明菜は上を向いて彼らに何かを合図すると、鉄パイプがゆっくりと上に動いた。



「だからあんたもこいつと同じようなことしてあげる。優しいでしょ?2人一緒にしてあげるんだから」


「っ!?」



それがどういう意味なのかわかった。女だからとか、そんなのこいつらには関係ないこと。



本気で、するつもりだ……




「可哀想になぁ。自分がこんな目に合うなんて。だけど恨むなら自分の運命を恨むんだな。
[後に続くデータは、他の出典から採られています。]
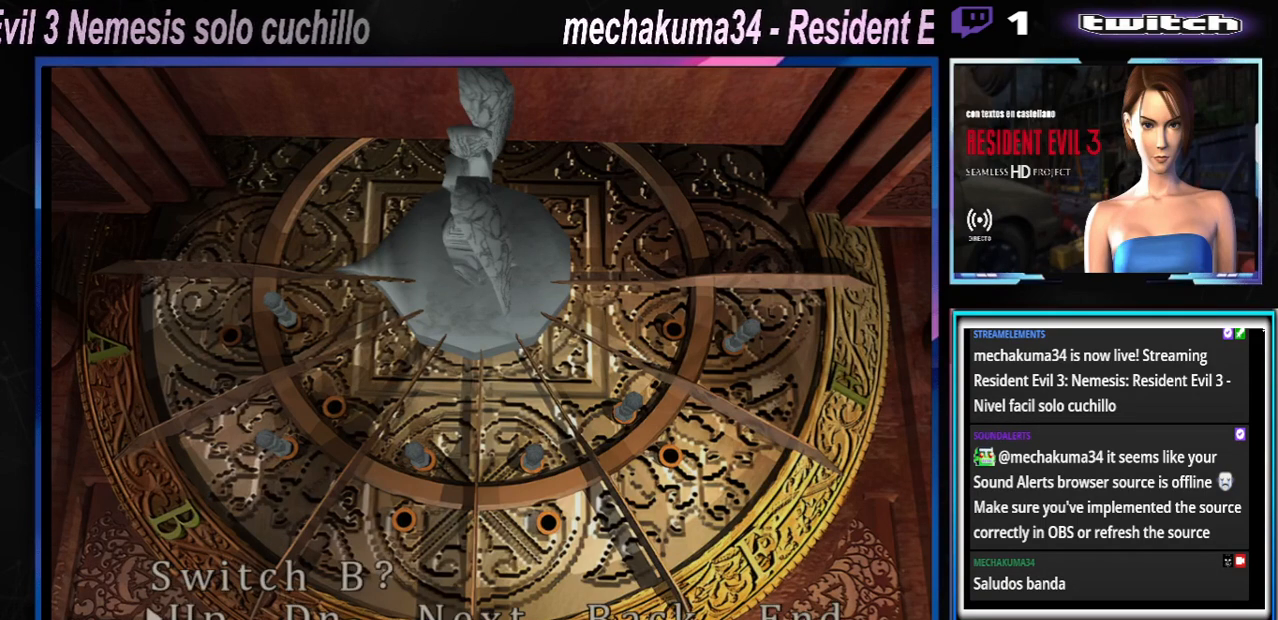
{"buttons": ["A"], "left_stick": "center", "events": [[100, "A", "up"], [100, "left_stick", "right"], [400, "left_stick", "center"], [467, "A", "down"]]}
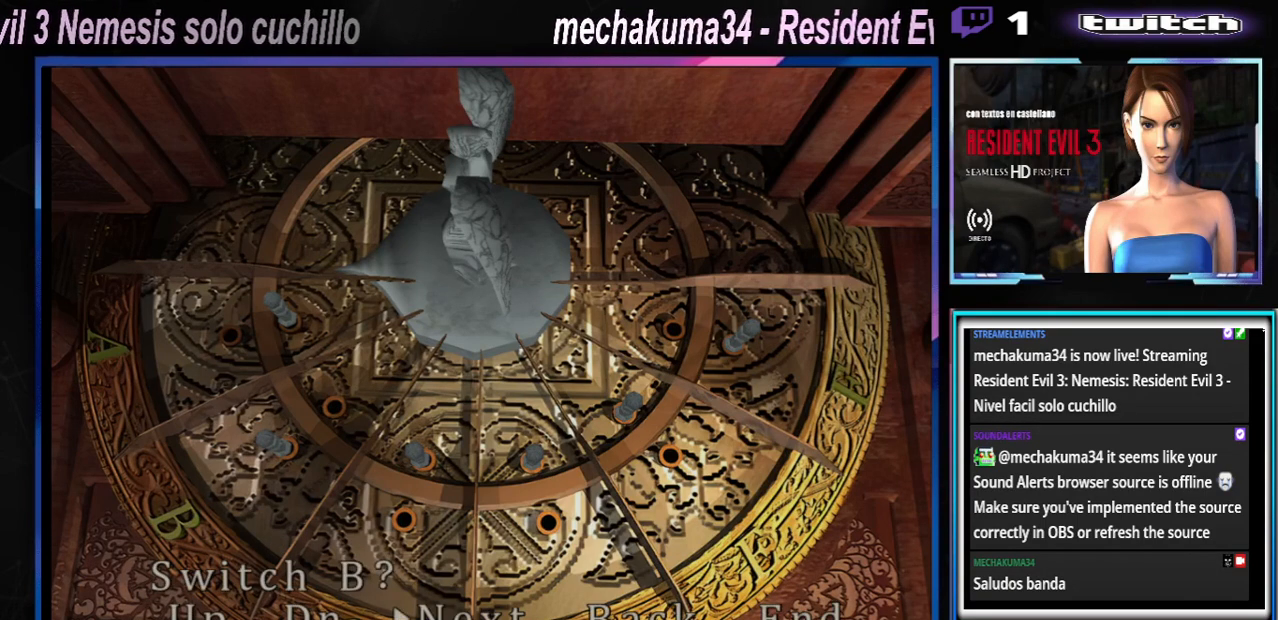
{"buttons": ["A"], "left_stick": "center", "events": [[100, "A", "up"], [167, "A", "down"]]}
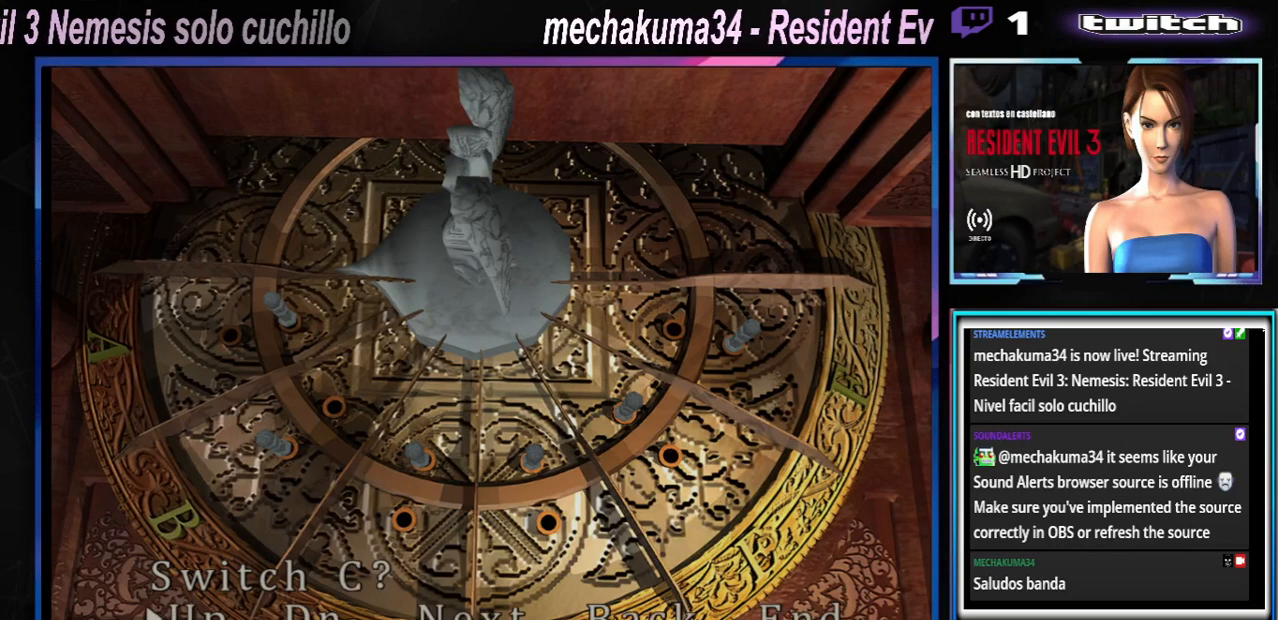
{"buttons": [], "left_stick": "right", "events": [[133, "A", "up"], [167, "left_stick", "right"], [267, "left_stick", "center"], [367, "left_stick", "right"]]}
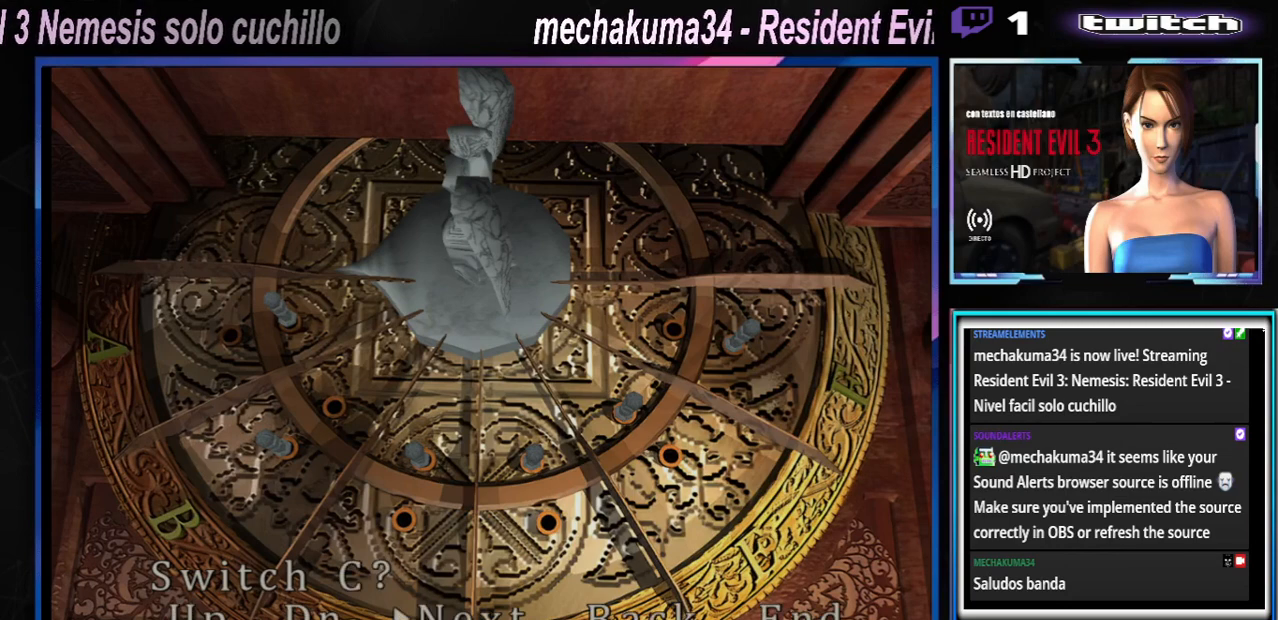
{"buttons": ["A"], "left_stick": "center", "events": [[67, "left_stick", "center"], [167, "A", "down"], [267, "A", "up"], [367, "A", "down"]]}
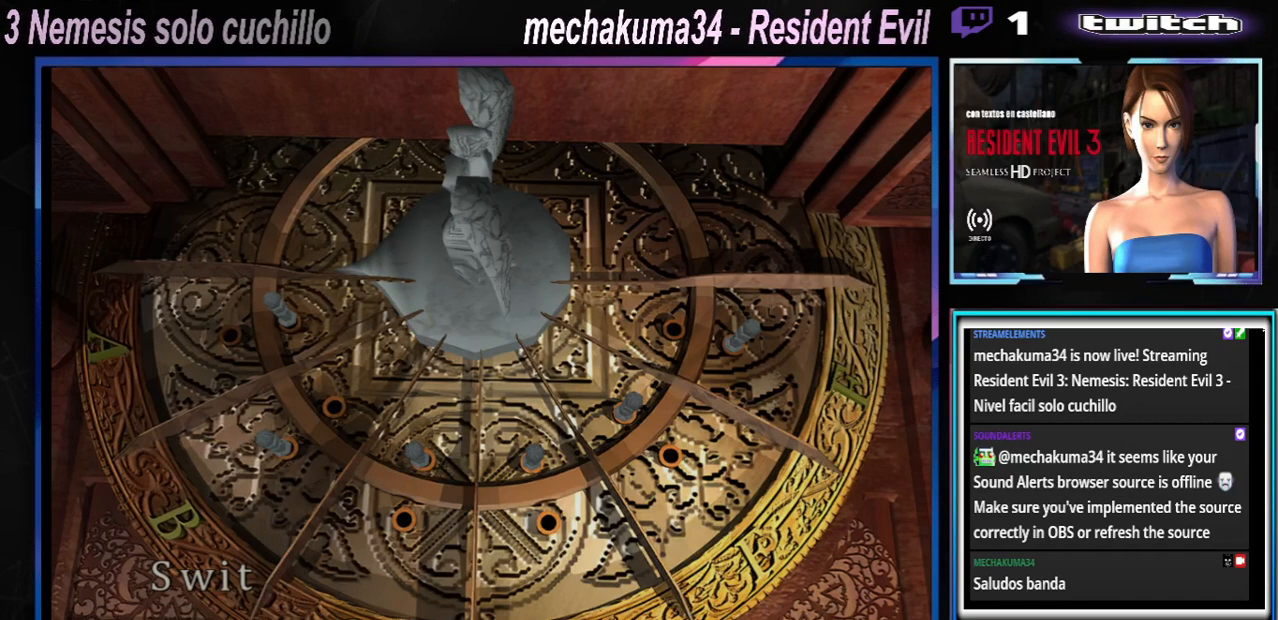
{"buttons": [], "left_stick": "center", "events": [[133, "A", "up"], [333, "left_stick", "right"], [500, "left_stick", "center"]]}
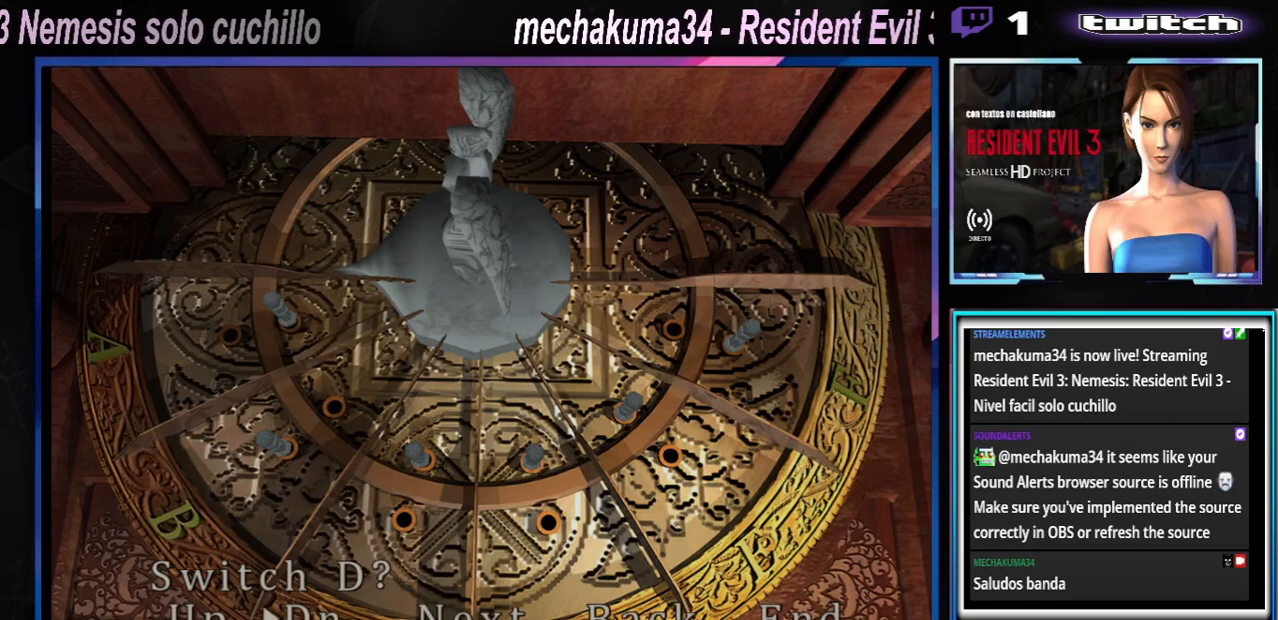
{"buttons": [], "left_stick": "center", "events": [[333, "left_stick", "right"], [467, "left_stick", "center"]]}
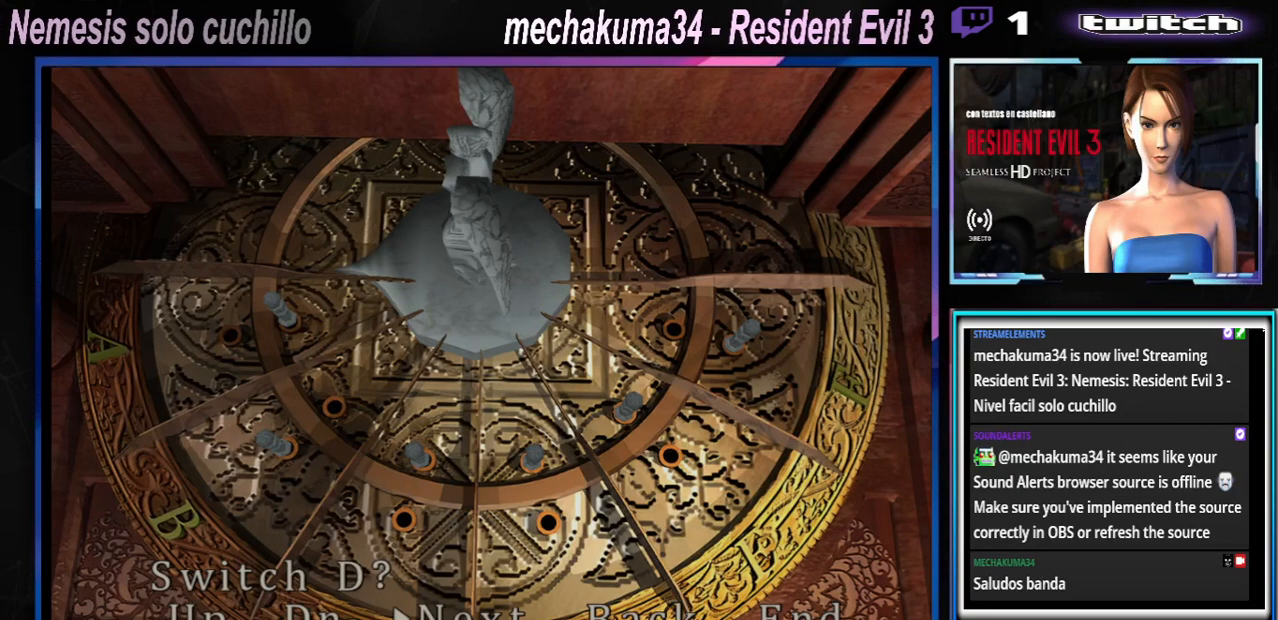
{"buttons": [], "left_stick": "center", "events": []}
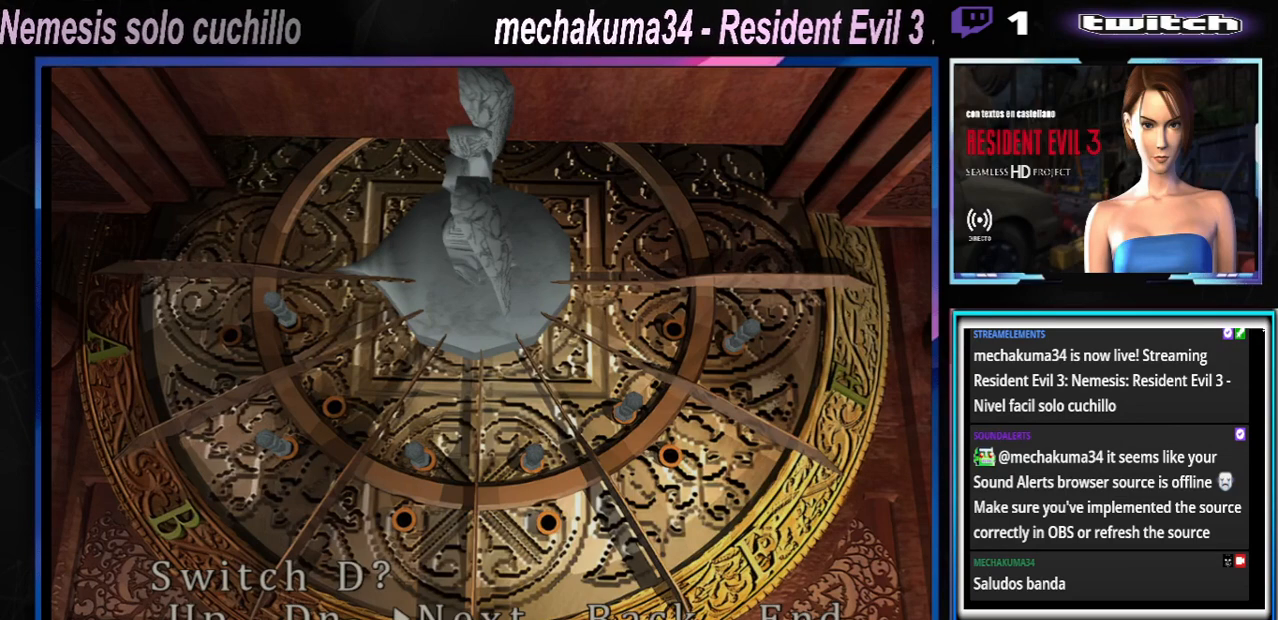
{"buttons": ["A"], "left_stick": "center", "events": [[233, "A", "down"]]}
まぁ、運が悪かっただけさ」



明菜が乱暴に手を離し、数歩後ろへ下がった。


私はギュッと魁の体を抱きしめる。



運が悪かっただけ?

それでもしこの命が終わるとするなら、そんなくだらない理由だけで終わりたくない。



全部私のせいだ。

私のせいで魁がこんなにボロボロになったんだ。



悪いのは全て私。


だからその罪を背負うのは私だけでいい。



魁は死なせない。絶対に。


この命に代えても、魁をこれ以上傷つけさせない。





大きく振りかざされるパイプ。


私は逃げようともせずに、ただじっと前を見つめている。



「じゃあね~」



ゆっくりと、1秒1秒がはっきりと感じた。






――魁。


大丈夫だからね。

私が変わりに、全部受けるから。



覚悟をして、目を瞑った時だった。